PASSAGE DONNÉ:

----------------------------------------

Dépasser le capitalisme pour préserver le vivant

Le capitalisme, système économique dominant le monde depuis 250 ans, a montré qu’il est incompatible avec le bien-être des humains et la préservation de l’environnement. Ceci est devenu clairement évident dans la dernière décennie. L’appétit du capitalisme pour une croissante constante — à travers la surconsommation et l’exploitation des ressources naturelles et humaines — a créé l’urgence climatique.

Le capitalisme organise la société pour extraire le maximum de profit au bénéfice des propriétaires et des gérants de ressources et de richesses — sans aucun égard pour l’avenir de la vie sur Terre. Ce système n’est ni naturel ni inévitable — le capitalisme a eu un commencement et il aura une fin.

Cependant, pour résoudre l’urgence climatique, nous devons accélérer la fin du capitalisme. Nous devons le remplacer par un système économique qui puisse subvenir aux besoins fondamentaux de tous les humains tout en protégeant l’environnement naturel et sa capacité à entretenir la vie sur Terre. Nos liens mutuels et nos connexions avec l’environnement doivent être au centre de ce nouveau système. Il doit remplacer l’individualisme et l’exploitation des gens et des ressources naturelles au profit de quelques-uns. Avec une économie post-capitaliste humaine et durable, il sera possible d’éliminer toutes les formes d’oppression tout en préservant le vivant sur Terre.

----------------------------------------

ENTRÉES:

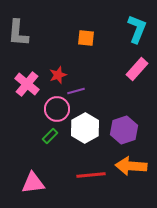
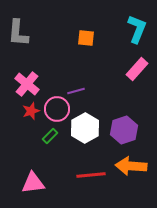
red star: moved 27 px left, 36 px down
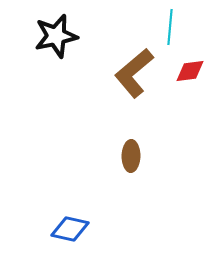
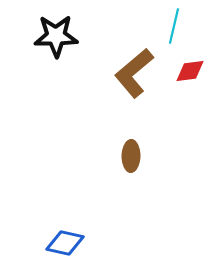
cyan line: moved 4 px right, 1 px up; rotated 8 degrees clockwise
black star: rotated 12 degrees clockwise
blue diamond: moved 5 px left, 14 px down
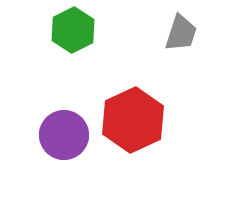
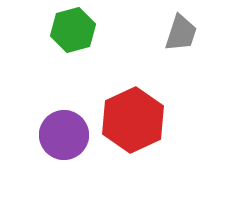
green hexagon: rotated 12 degrees clockwise
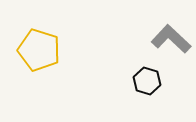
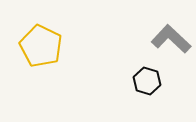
yellow pentagon: moved 2 px right, 4 px up; rotated 9 degrees clockwise
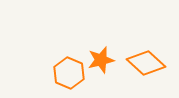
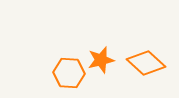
orange hexagon: rotated 20 degrees counterclockwise
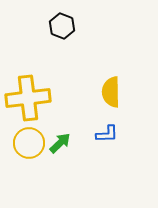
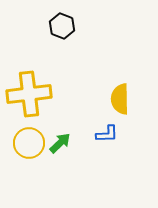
yellow semicircle: moved 9 px right, 7 px down
yellow cross: moved 1 px right, 4 px up
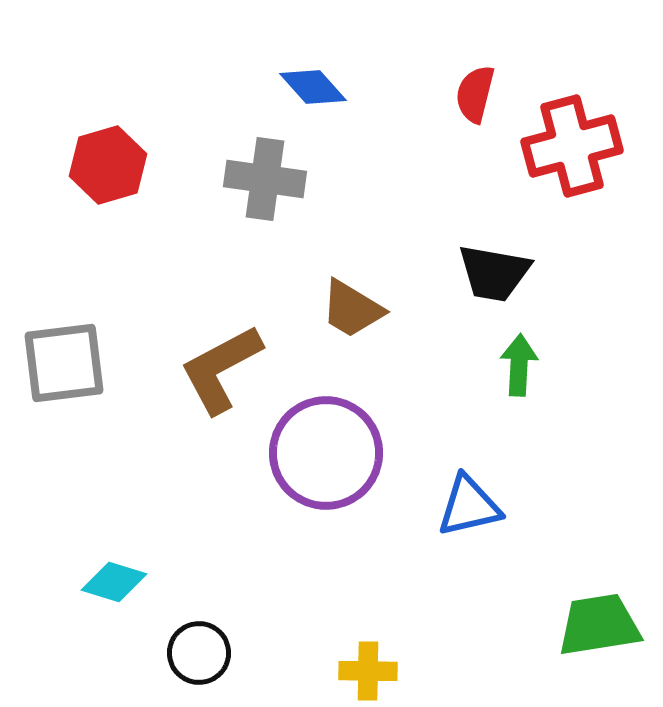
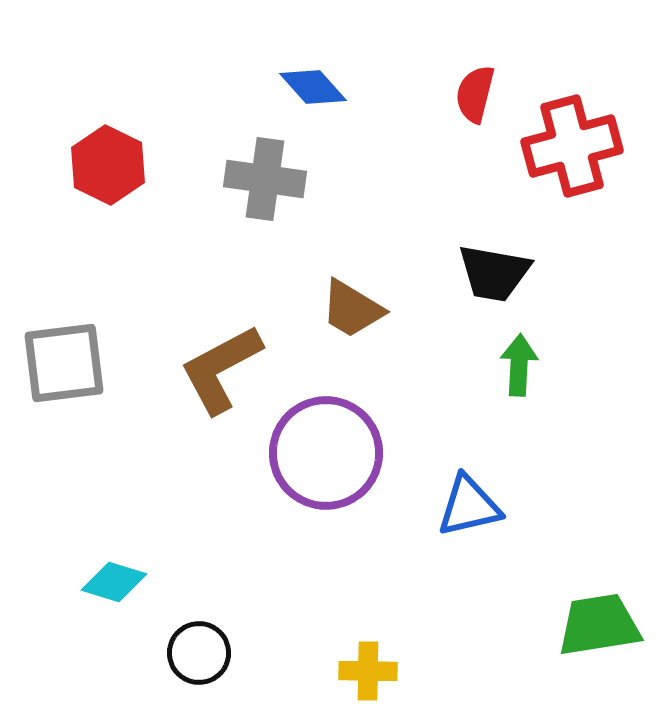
red hexagon: rotated 18 degrees counterclockwise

----------------------------------------

CONSIGNES DE TRAVAIL:
a) Recopiez fidèlement, dans le texte sur le dépassement du capitalisme, tout ce qui va de « Dépasser le capitalisme » jusqu'à « aura une fin. ».
b) Répétez mot pour mot, dans la liste, tout ce qui va de la ligne contenant « yellow semicircle: moved » jusqu'à la fin de la liste, ces deux bornes comprises. Laissez les images de côté.

RÉPONSES CI-DESSOUS:
a)
Dépasser le capitalisme pour préserver le vivant

Le capitalisme, système économique dominant le monde depuis 250 ans, a montré qu’il est incompatible avec le bien-être des humains et la préservation de l’environnement. Ceci est devenu clairement évident dans la dernière décennie. L’appétit du capitalisme pour une croissante constante — à travers la surconsommation et l’exploitation des ressources naturelles et humaines — a créé l’urgence climatique.

Le capitalisme organise la société pour extraire le maximum de profit au bénéfice des propriétaires et des gérants de ressources et de richesses — sans aucun égard pour l’avenir de la vie sur Terre. Ce système n’est ni naturel ni inévitable — le capitalisme a eu un commencement et il aura une fin.

b)
yellow semicircle: moved 9 px right, 7 px down
yellow cross: moved 1 px right, 4 px up
red hexagon: rotated 18 degrees counterclockwise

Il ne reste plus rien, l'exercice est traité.